- AIM OF THE EXERCISE -
What you return should be each line of the data containing the string "trois".

══ RECORDED INFORMATION

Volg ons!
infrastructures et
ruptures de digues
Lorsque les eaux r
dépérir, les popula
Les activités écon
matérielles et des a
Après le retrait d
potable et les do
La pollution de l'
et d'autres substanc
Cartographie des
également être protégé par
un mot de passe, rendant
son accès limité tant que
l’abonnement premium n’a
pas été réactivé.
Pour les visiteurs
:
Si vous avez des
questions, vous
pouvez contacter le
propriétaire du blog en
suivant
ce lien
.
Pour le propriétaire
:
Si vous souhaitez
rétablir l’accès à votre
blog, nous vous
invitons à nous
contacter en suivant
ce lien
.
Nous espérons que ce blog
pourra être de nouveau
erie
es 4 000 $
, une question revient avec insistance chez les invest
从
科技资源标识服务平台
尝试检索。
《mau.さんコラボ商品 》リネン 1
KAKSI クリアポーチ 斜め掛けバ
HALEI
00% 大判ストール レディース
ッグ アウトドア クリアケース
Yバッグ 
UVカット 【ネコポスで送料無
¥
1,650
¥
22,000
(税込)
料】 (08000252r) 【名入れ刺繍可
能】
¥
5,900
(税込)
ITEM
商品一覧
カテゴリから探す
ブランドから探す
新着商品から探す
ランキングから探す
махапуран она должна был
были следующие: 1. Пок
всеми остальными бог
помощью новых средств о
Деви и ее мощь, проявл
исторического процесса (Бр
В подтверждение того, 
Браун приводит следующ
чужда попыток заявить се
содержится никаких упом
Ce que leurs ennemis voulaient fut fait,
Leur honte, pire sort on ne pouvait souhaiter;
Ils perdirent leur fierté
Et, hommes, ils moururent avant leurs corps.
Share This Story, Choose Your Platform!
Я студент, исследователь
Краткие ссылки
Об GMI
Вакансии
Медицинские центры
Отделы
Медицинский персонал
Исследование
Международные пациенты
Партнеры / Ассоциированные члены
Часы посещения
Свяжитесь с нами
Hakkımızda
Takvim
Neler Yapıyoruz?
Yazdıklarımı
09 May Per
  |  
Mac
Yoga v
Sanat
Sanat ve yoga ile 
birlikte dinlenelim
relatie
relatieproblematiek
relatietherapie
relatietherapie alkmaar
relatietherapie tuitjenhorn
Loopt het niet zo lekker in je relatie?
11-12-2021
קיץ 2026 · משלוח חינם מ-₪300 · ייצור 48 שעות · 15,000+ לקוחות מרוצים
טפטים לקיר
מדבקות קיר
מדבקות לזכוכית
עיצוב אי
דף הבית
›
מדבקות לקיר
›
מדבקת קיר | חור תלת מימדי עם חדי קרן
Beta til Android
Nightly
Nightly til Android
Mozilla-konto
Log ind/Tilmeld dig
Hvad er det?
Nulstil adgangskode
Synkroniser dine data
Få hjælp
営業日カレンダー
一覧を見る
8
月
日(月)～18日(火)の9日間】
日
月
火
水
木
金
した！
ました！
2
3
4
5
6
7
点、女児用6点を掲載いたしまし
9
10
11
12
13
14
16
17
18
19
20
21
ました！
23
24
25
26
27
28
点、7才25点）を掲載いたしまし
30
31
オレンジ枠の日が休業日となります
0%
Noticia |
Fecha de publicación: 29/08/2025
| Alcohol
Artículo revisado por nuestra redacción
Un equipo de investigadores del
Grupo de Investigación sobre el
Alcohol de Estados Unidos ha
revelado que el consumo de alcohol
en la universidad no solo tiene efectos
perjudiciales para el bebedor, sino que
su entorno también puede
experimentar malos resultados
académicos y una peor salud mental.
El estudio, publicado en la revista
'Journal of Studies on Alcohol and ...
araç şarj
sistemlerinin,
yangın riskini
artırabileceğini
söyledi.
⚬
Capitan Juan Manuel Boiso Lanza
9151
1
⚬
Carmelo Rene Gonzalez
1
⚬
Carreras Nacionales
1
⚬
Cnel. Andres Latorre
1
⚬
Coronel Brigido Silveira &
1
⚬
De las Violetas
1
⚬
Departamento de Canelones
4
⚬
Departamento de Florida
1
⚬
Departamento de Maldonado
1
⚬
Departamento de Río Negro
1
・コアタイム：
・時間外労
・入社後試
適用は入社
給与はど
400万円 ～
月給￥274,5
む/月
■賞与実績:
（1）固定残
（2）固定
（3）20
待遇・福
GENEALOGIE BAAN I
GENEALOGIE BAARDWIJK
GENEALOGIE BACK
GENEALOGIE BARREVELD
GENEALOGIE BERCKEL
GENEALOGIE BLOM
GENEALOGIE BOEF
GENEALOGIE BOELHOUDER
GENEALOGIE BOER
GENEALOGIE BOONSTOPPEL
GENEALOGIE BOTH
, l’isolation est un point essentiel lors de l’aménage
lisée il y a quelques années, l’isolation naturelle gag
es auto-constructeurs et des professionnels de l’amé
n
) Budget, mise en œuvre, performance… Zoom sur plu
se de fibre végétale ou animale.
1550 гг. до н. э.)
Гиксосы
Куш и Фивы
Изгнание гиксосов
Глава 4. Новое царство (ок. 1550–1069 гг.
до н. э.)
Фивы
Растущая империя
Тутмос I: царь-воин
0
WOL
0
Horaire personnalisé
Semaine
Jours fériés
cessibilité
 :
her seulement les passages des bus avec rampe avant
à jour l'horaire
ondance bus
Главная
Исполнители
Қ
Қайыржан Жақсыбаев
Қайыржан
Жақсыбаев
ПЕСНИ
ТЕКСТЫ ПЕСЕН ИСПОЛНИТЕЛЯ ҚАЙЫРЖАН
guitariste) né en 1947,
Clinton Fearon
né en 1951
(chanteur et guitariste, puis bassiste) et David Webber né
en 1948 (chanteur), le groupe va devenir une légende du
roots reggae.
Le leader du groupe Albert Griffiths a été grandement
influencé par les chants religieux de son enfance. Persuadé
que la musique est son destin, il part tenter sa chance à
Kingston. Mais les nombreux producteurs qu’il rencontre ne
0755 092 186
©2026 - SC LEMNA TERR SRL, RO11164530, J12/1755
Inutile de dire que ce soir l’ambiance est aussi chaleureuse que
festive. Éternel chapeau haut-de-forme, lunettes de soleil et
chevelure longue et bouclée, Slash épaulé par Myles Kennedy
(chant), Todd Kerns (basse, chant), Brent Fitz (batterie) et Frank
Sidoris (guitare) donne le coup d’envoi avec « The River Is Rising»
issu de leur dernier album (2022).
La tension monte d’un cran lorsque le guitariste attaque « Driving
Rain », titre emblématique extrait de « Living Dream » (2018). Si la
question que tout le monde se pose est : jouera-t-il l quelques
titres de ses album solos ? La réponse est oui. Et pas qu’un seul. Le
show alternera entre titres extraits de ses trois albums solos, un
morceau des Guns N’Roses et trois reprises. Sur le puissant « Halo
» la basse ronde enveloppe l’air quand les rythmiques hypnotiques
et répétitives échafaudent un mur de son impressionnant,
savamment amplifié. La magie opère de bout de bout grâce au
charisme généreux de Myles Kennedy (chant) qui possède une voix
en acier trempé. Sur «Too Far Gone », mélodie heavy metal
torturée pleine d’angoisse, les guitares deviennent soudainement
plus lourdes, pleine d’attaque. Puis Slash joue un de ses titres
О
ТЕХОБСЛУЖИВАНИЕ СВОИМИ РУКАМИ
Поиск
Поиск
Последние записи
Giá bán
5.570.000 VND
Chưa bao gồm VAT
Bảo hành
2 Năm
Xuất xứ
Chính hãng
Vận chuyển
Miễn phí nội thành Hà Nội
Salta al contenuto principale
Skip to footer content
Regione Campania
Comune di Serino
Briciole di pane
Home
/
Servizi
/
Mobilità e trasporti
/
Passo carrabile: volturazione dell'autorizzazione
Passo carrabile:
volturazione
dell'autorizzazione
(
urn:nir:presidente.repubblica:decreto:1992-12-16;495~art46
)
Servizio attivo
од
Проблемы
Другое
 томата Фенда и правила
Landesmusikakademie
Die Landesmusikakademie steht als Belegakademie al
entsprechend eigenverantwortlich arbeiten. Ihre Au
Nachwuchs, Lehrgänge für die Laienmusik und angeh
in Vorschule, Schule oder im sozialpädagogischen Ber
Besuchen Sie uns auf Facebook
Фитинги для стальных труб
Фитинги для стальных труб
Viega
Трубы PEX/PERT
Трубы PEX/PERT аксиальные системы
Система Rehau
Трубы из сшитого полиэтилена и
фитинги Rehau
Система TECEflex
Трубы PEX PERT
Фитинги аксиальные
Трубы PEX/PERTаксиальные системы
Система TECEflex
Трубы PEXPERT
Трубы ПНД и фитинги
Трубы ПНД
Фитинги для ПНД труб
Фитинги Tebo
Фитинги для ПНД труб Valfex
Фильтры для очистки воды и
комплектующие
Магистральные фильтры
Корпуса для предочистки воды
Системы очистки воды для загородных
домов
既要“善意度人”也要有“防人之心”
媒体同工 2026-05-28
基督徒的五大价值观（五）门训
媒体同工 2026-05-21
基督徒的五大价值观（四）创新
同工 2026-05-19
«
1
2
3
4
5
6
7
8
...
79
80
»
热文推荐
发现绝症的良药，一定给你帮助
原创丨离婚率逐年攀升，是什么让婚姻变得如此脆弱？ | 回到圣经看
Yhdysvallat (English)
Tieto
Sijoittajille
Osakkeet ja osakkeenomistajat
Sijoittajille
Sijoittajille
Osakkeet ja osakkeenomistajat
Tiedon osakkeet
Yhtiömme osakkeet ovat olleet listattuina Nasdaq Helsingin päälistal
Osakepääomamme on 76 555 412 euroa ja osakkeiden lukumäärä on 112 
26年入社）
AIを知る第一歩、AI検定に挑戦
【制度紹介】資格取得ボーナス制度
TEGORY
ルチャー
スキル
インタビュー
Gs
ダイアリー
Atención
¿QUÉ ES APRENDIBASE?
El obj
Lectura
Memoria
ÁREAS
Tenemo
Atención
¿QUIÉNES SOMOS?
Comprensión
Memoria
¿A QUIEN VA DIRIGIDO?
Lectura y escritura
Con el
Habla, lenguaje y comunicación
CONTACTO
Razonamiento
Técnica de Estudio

════

- RESULT FOR THIS TASK -
show alternera entre titres extraits de ses trois albums solos, un
morceau des Guns N’Roses et trois reprises. Sur le puissant « Halo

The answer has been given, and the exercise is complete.